═════ Entries shown ═════
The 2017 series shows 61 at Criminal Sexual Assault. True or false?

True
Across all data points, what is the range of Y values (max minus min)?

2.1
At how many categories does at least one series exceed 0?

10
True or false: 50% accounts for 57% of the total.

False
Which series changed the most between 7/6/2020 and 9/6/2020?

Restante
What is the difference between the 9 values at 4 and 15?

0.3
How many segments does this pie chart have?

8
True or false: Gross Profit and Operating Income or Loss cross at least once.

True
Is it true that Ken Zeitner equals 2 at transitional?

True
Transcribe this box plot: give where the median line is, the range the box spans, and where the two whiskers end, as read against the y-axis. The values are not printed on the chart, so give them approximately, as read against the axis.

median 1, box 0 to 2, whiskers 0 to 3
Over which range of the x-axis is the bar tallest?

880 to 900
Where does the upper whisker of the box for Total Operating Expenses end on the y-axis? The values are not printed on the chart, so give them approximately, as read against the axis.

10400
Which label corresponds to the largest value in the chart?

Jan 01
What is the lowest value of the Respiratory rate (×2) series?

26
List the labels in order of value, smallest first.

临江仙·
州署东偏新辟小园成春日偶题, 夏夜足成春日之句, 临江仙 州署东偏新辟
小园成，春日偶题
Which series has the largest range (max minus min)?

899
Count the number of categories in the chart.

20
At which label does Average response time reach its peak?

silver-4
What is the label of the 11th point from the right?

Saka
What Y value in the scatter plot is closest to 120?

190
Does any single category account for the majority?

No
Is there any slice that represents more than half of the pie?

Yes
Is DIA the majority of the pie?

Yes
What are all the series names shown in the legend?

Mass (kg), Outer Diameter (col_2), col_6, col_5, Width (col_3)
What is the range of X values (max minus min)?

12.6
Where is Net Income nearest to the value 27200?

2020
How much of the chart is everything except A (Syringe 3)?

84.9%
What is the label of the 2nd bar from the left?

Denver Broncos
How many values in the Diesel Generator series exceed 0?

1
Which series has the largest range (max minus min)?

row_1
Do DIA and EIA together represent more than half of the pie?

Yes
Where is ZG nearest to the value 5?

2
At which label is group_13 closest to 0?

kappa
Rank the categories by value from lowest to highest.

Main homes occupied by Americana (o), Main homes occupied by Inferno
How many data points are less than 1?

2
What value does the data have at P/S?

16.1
═════
» Task item: Please render the lines as a Markdown table with the columns Row and Line, starting at the first line and ending at the line that contains "Is it true that". Leave out blank lines.

» Answer for the task:
| Row | Line |
|---|---|
| 1 | The 2017 series shows 61 at Criminal Sexual Assault. True or false? |
| 2 | True |
| 3 | Across all data points, what is the range of Y values (max minus min)? |
| 4 | 2.1 |
| 5 | At how many categories does at least one series exceed 0? |
| 6 | 10 |
| 7 | True or false: 50% accounts for 57% of the total. |
| 8 | False |
| 9 | Which series changed the most between 7/6/2020 and 9/6/2020? |
| 10 | Restante |
| 11 | What is the difference between the 9 values at 4 and 15? |
| 12 | 0.3 |
| 13 | How many segments does this pie chart have? |
| 14 | 8 |
| 15 | True or false: Gross Profit and Operating Income or Loss cross at least once. |
| 16 | True |
| 17 | Is it true that Ken Zeitner equals 2 at transitional? |